Amal yang Tetap Bermakna
Amal
yang Tetap Bermakna
Berhati-hatilah bagi orang-orang yang ibadahnya temporal, karena bisa jadi
perbuatan tersebut merupakan tanda-tanda keikhlasannya belum sempurna. Karena
aktivitas ibadah yang dilakukan secara temporal tiada lain, ukurannya adalah
urusan duniawi. Ia hanya akan dilakukan kalau sedang butuh, sedang dilanda
musibah, atau sedang disempitkan oleh ujian dan kesusahan, meningkatlah amal
ibadahnya. Tidak demikian halnya ketika pertolongan ALLOH datang, kemudahan menghampiri,
kesenangan berdatangan, justru kemampuannya bersenang-senangnya bersama ALLOH
malah menghilang.
Bagi yang amalnya temporal, ketika menjelang pernikahan tiba-tiba saja
ibadahnya jadi meningkat, shalat wajib tepat waktu, tahajud nampak khusu, tapi
anehnya ketika sudah menikah, jangankan tahajud, shalat subuh pun terlambat. Ini
perbuatan yang memalukan. Sudah diberi kesenangan, justru malah melalaikan
perintah-Nya. Harusnya sesudah menikah berusaha lebih gigih lagi dalam ber-taqarrub
kepada ALLOH sebagai bentuk ungkapan rasa syukur.
Ketika berwudhu, misalnya, ternyata disamping ada seorang ulama yang cukup
terkenal dan disegani, wudhu kita pun secara sadar atau tidak tiba-tiba
dibagus-baguskan. Lain lagi ketika tidak ada siapa pun yang melihat, wudhu
kitapun kembali dilakukan dengan seadanya dan lebih dipercepat.
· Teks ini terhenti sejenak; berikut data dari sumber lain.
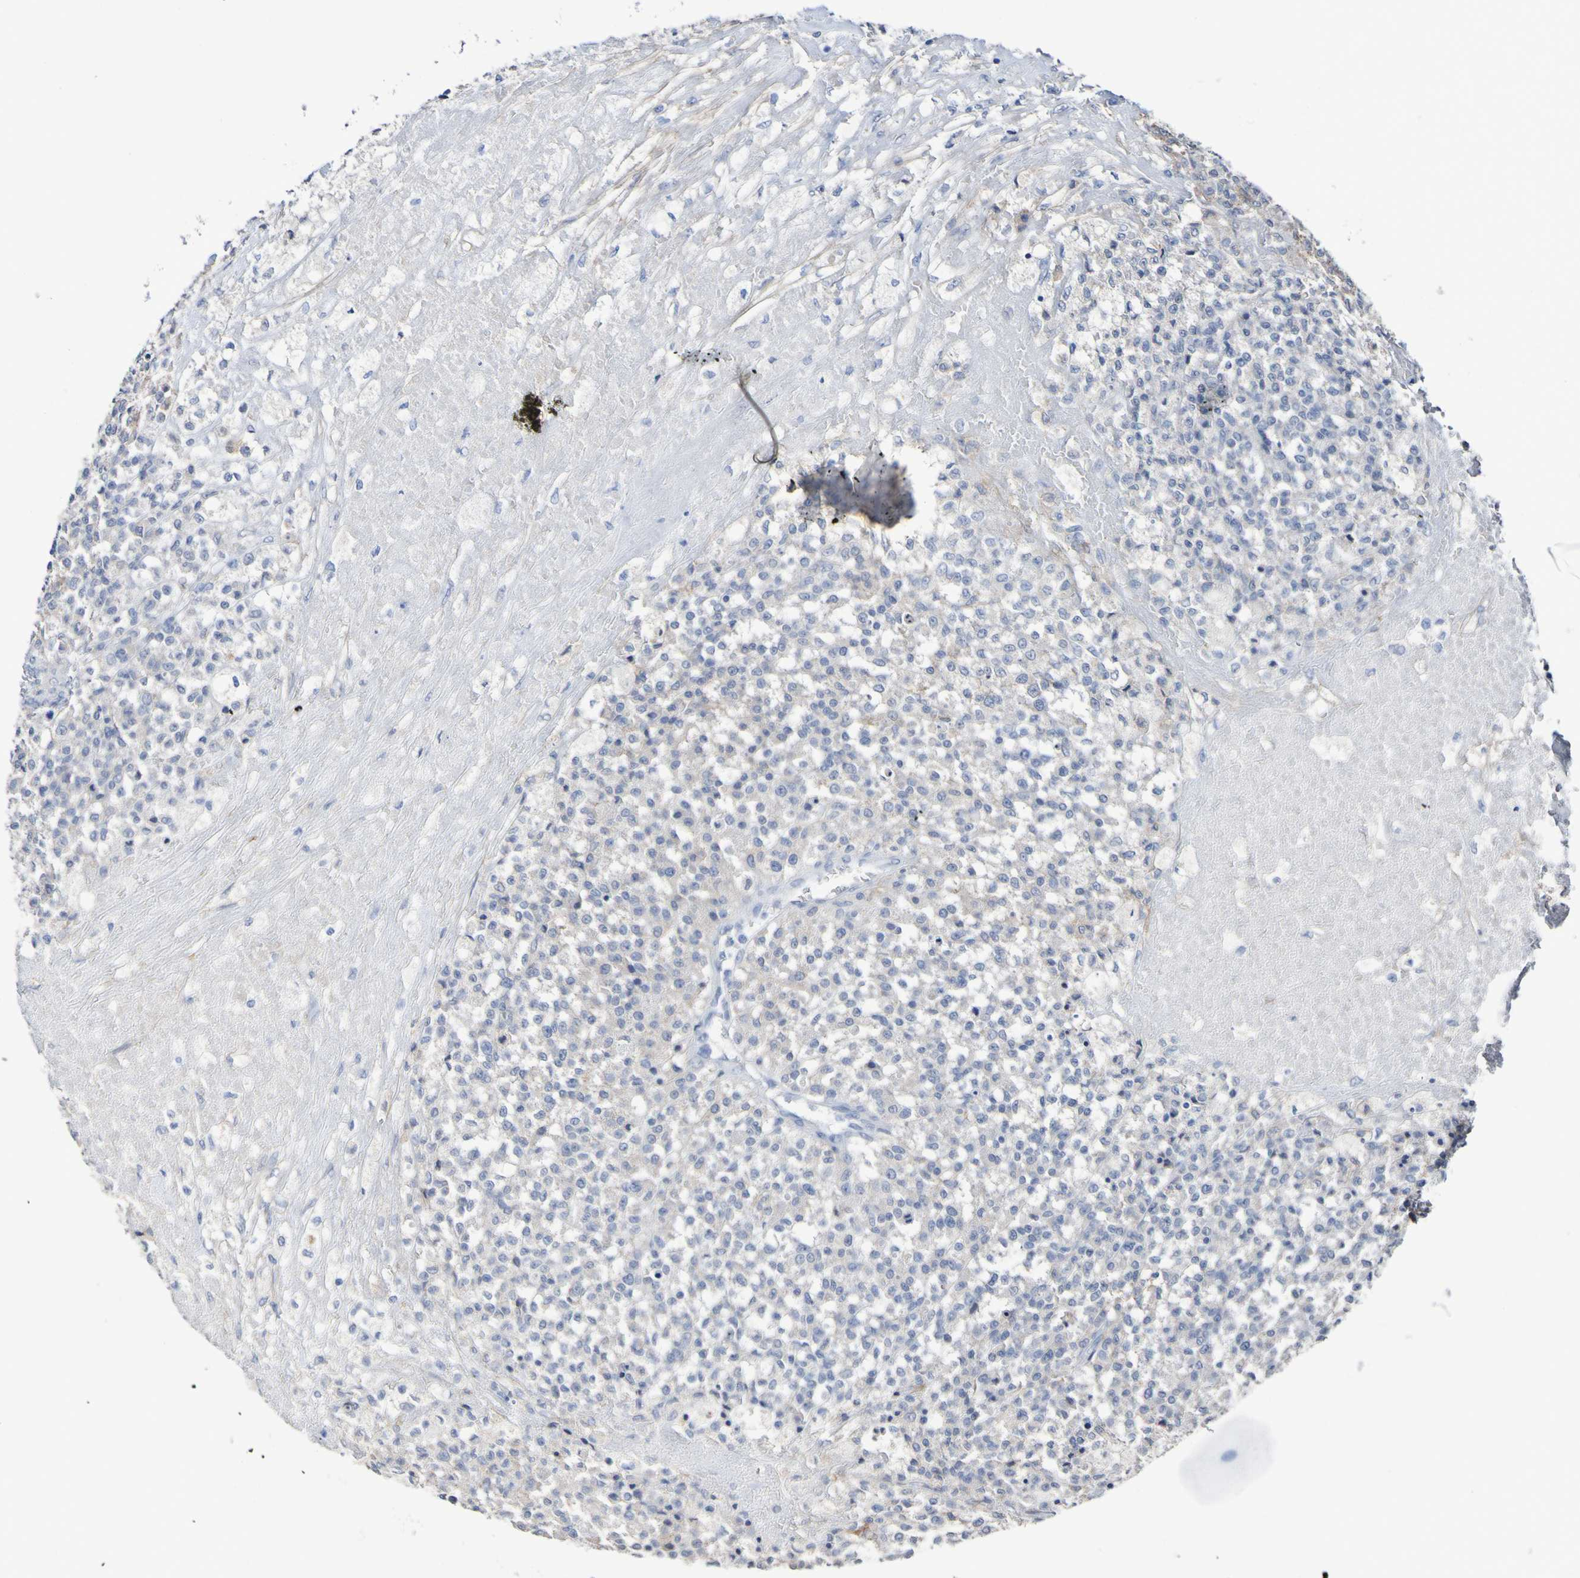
{"staining": {"intensity": "negative", "quantity": "none", "location": "none"}, "tissue": "testis cancer", "cell_type": "Tumor cells", "image_type": "cancer", "snomed": [{"axis": "morphology", "description": "Seminoma, NOS"}, {"axis": "topography", "description": "Testis"}], "caption": "Protein analysis of testis seminoma exhibits no significant expression in tumor cells.", "gene": "SGCB", "patient": {"sex": "male", "age": 59}}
Atau ketika menjadi imam shalat, bacaan Quran kita kadangkala
digetar-getarkan atau disedih-sedihkan agar orang lain ikut sedih. Tapi
sebaliknya ketika shalat sendiri, shalat kita menjadi kilat, padat, dan cepat. Kalau
shalat sendirian dia begitu gesit, tapi kalau ada orang lain jadi kelihatan
lebih bagus. Hati-hatilah bisa jadi ada sesuatu dibalik ketidakikhlasan
ibadah-ibadah kita ini. Karenanya kalau melihat amal-amal yang kita lakukan jadi
melemah kualitas dan kuantitasnya ketika diberi kesenangan, maka itulah tanda
bahwa kita kurang ikhlas dalam beramal.
Hal ini berbeda dengan hamba-hamba-Nya yang telah menggapai maqam
ikhlas, maqam dimana seorang hamba mampu beribadah secara istiqamah dan
terus-menerus berkesinambungan. Ketika diberi kesusahan, dia akan segera saja
bersimpuh sujud merindukan pertolongan ALLOH. Sedangkan ketika diberi
kelapangan dan kesenangan yang lebih lagi, justru dia semakin bersimpuh dan
bersyukur lagi atas nikmat-Nya ini.
Orang-orang yang ikhlas adalah orang yang kualitas beramalnya dalam kondisi
ada atau tidak ada orang yang memperhatikannya adalah sama saja. Berbeda dengan
orang yang kurang ikhlas, ibadahnya justru akan dilakukan lebih bagus ketika
ada orang lain memperhatikannya, apalagi bila orang tersebut dihormati dan
disegani.
Sungguh suatu keberuntungan yang sangat besar bagi orang-orang yang ikhlas
ini. Betapa tidak? Orang-orang yang ikhlas akan senantiasa dianugerahi pahala,
bahkan bagi orang-orang ikhlas, amal-amal mubah pun pahalanya akan berubah jadi
pahala amalan sunah atau wajib. Hal ini akibat niatnya yang bagus.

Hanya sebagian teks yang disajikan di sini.